> [DATASET EXTRACT]
--------------------------------

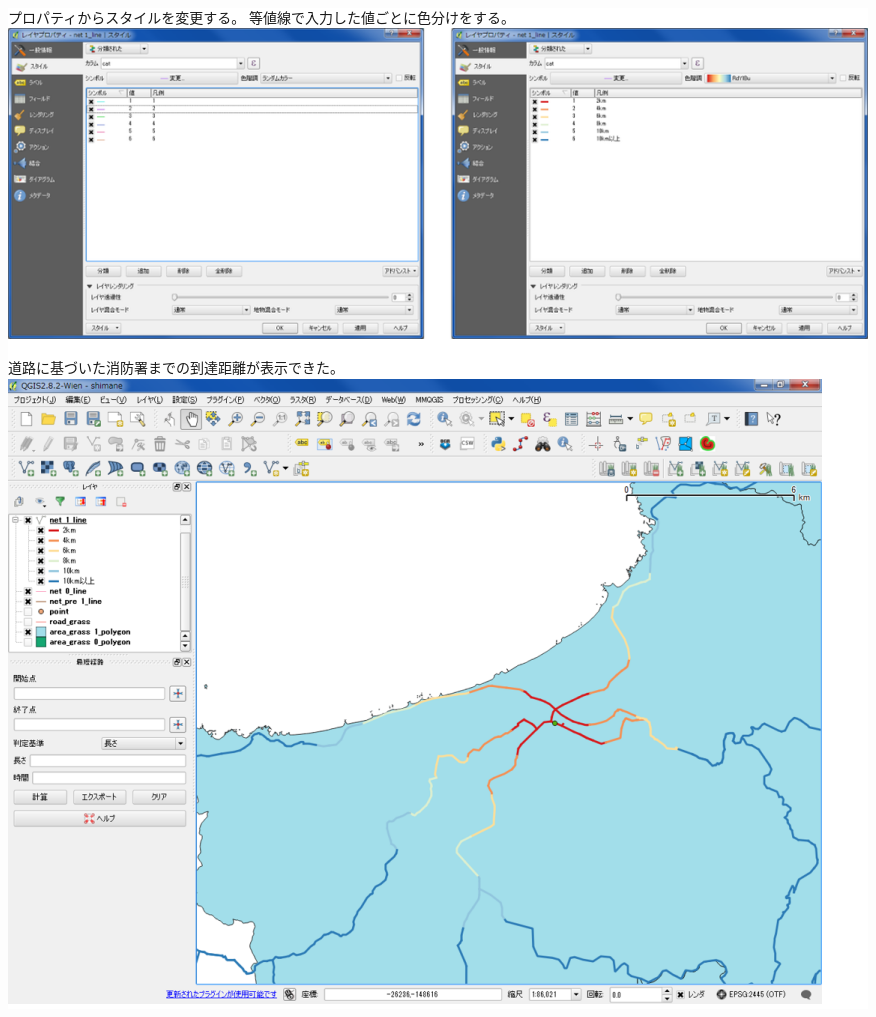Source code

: プロパティからスタイルを変更する。
等値線で入力した値ごとに色分けをする。
![ネットを分割](./pic_qgis2_8/12pic_22.png)

道路に基づいた消防署までの到達距離が表示できた。
![ネットを分割](./pic_qgis2_8/12pic_23.png)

--------------------------------

> [PROBLEM DESCRIPTION]
Rewrite the entries above, putting "道路網の分割" in place of every "ネットを分割" and changing nothing else. Do not include the pictures in your answer.

> [EXERCISE OUTPUT]
Source code

: プロパティからスタイルを変更する。
等値線で入力した値ごとに色分けをする。
![道路網の分割](./pic_qgis2_8/12pic_22.png)

道路に基づいた消防署までの到達距離が表示できた。
![道路網の分割](./pic_qgis2_8/12pic_23.png)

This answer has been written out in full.